成果を目に見える形で提示できれば、経営層の評価も得やすくなりますし、今後の修正・見直しにも役立ちます。
チャットボットツールの選び方
チャットボットの機能やシステムは、ツールによって大きく異なります。
ここでは、チャットボットツールを選ぶときのポイントを2つご紹介します。
1. 効果・成果をデータとして残せるか
チャットボット導入によって得られた効果をチェックするには、「どのような質問が行われているか」「どのボタンが何回くらい押されているか」などのデータを確認する必要があります。
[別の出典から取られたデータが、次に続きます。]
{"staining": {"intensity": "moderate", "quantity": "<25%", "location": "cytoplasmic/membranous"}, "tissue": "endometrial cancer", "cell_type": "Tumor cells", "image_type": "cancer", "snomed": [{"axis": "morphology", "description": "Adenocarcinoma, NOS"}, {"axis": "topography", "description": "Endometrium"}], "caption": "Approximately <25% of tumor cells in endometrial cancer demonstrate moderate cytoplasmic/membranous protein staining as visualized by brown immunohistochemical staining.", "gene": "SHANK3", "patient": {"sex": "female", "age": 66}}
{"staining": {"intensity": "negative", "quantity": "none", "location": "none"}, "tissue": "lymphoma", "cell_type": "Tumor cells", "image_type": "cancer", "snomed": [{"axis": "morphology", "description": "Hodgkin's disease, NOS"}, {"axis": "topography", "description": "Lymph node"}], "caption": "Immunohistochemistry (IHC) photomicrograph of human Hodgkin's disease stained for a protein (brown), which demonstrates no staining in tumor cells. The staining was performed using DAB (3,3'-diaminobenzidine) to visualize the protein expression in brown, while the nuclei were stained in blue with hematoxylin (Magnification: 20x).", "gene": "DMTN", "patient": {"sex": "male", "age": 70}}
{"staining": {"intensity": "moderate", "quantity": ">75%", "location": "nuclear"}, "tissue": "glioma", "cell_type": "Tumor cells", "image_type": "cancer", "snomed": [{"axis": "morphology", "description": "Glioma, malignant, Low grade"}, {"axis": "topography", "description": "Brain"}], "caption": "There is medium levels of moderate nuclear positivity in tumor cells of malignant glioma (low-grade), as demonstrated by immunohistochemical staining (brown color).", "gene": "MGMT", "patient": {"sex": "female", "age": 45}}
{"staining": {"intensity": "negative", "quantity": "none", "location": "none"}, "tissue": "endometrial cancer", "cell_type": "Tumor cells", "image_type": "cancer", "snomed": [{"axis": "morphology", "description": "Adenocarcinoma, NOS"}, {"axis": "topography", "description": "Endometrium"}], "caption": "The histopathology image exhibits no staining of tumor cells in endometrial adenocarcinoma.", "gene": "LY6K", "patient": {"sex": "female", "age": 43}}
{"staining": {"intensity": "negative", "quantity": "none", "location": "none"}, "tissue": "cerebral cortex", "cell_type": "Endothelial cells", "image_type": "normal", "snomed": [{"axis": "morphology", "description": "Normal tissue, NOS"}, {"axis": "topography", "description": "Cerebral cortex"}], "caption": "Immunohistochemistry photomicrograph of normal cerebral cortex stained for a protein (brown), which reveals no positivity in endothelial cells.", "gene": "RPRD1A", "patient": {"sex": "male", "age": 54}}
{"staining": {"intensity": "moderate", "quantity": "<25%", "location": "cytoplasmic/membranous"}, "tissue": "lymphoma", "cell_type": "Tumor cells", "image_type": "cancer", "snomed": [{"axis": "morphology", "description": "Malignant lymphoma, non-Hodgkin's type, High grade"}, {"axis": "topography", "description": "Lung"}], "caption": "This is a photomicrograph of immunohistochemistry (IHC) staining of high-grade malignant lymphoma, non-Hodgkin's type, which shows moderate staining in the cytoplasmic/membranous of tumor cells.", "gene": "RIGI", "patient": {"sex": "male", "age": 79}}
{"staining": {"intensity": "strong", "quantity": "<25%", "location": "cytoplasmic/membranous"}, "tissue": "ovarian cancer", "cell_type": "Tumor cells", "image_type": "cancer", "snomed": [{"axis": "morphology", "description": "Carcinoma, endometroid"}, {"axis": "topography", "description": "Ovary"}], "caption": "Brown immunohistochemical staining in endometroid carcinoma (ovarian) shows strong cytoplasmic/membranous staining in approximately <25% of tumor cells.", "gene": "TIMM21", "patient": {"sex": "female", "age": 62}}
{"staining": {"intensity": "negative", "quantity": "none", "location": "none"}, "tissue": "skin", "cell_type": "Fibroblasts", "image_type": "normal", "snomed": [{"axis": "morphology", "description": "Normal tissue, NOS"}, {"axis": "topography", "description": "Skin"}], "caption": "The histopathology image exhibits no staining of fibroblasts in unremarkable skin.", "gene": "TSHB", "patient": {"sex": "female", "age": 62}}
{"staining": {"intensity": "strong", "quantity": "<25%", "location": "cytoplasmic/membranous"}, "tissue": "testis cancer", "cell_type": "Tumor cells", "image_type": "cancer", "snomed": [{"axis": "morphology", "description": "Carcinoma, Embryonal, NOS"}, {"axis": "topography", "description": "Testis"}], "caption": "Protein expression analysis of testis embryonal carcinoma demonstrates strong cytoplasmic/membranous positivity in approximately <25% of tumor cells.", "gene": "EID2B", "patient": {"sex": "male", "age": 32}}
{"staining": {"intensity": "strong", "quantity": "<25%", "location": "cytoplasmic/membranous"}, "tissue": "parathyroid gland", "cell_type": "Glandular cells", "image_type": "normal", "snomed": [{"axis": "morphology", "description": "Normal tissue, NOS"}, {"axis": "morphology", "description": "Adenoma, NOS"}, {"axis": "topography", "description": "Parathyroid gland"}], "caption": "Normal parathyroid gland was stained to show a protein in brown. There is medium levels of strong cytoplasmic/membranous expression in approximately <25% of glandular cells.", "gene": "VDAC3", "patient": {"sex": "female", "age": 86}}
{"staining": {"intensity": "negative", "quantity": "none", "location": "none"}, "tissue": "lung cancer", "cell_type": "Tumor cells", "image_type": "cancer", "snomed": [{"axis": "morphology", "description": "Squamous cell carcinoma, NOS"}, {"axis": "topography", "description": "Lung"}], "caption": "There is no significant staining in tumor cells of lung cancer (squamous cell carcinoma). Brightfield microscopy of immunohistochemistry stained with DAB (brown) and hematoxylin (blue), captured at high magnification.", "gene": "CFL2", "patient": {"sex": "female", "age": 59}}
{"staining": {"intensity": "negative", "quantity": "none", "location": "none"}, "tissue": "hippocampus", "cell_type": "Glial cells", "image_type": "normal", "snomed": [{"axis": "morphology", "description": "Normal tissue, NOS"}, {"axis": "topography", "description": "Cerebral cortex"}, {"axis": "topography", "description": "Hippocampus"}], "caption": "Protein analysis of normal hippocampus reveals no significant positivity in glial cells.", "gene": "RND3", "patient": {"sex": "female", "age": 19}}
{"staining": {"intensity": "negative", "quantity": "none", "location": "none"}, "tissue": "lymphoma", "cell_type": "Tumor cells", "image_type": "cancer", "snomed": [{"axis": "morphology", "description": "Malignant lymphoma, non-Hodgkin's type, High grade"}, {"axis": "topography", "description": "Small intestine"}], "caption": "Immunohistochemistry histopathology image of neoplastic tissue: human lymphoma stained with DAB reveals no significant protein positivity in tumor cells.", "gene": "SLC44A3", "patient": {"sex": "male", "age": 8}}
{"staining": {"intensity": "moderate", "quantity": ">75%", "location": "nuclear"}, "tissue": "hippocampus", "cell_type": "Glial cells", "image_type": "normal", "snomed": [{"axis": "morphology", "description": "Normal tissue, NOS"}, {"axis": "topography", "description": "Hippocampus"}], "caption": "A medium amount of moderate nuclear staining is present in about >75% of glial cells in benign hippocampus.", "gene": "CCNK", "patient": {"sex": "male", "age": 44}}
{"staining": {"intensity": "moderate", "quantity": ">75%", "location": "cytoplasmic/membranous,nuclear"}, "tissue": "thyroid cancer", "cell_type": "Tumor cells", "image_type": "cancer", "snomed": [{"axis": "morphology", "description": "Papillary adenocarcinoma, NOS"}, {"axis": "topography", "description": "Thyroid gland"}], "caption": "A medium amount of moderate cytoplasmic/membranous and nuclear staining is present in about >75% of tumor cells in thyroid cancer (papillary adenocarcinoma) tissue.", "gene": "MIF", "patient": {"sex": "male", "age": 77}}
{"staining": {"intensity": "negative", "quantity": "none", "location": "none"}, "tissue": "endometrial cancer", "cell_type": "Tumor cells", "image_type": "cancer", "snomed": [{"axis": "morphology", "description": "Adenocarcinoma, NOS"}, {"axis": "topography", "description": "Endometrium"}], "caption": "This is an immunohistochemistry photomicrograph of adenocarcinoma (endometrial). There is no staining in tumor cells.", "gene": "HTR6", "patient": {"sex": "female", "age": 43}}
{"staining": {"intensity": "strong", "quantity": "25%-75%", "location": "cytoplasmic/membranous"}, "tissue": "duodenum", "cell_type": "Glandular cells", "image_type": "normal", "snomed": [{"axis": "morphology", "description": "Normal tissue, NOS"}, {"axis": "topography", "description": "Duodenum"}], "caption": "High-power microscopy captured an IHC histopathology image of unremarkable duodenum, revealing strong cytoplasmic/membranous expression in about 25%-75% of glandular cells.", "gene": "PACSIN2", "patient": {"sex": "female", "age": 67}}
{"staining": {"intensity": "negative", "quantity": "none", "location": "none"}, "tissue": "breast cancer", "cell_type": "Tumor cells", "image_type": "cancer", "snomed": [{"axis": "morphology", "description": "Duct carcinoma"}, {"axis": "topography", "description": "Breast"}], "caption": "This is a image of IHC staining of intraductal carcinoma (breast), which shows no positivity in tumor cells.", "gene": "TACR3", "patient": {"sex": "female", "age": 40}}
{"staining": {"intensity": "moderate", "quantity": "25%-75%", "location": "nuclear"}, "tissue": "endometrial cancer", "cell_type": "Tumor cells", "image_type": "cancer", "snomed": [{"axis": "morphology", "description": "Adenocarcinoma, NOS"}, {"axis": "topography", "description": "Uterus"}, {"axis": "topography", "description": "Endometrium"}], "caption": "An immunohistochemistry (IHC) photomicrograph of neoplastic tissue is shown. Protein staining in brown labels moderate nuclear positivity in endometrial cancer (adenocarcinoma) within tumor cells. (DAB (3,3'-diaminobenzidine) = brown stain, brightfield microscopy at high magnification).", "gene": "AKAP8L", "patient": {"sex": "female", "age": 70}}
どんなデータをどのような形で残せるかはツールによって異なりますが、より高性能なチャットボットに仕上げたい場合は、さまざまな角度から効果・成果を確認できる機能が備わっているツールを選ぶのがおすすめです。
2. サポート体制が整っているかどうか
初めてチャットボットを導入するのなら、わからないことやトラブルがあった際、迅速に対応してくれるサポート体制の整ったツールを選ぶのがポイントです。
導入前でも相談に乗ってくれるかどうか、休日でも対応してくれるかどうかなど、サポートの充実さもしっかりチェックしておきましょう。
ベンダーによっては、チャットボット初心者向けに、運用相談会やセミナーなどを開催しているところもあります。
チャットボット導入失敗の原因を知ることが成功へのカギ
チャットボットは業務効率化に役立つ便利なシステムですが、目的がはっきりしないうちに導入したり、テストチェックを怠ったりすると、思うような効果を得られない可能性があります。
こうした失敗の原因を踏まえ、導入目的を明確にする、入念にテストする、定期的に効果を検証するなどの工夫をこらし、賢いチャットボットの運用を目指しましょう。
チャットボットの導入に関するよくある質問
- チャットボットツールの選び方のポイントはありますか?
- 効果や成果をデータとして残し、導入後に改善が出来るかやサポート体制が整っているかを確認する事が大切です。
- チャットボット導入後に失敗を防ぐ方法はありますか?
- 導入目的に合わせたチャットボットのツールを選ぶことや、導入前にテストで実際に触ってみる事が大切です。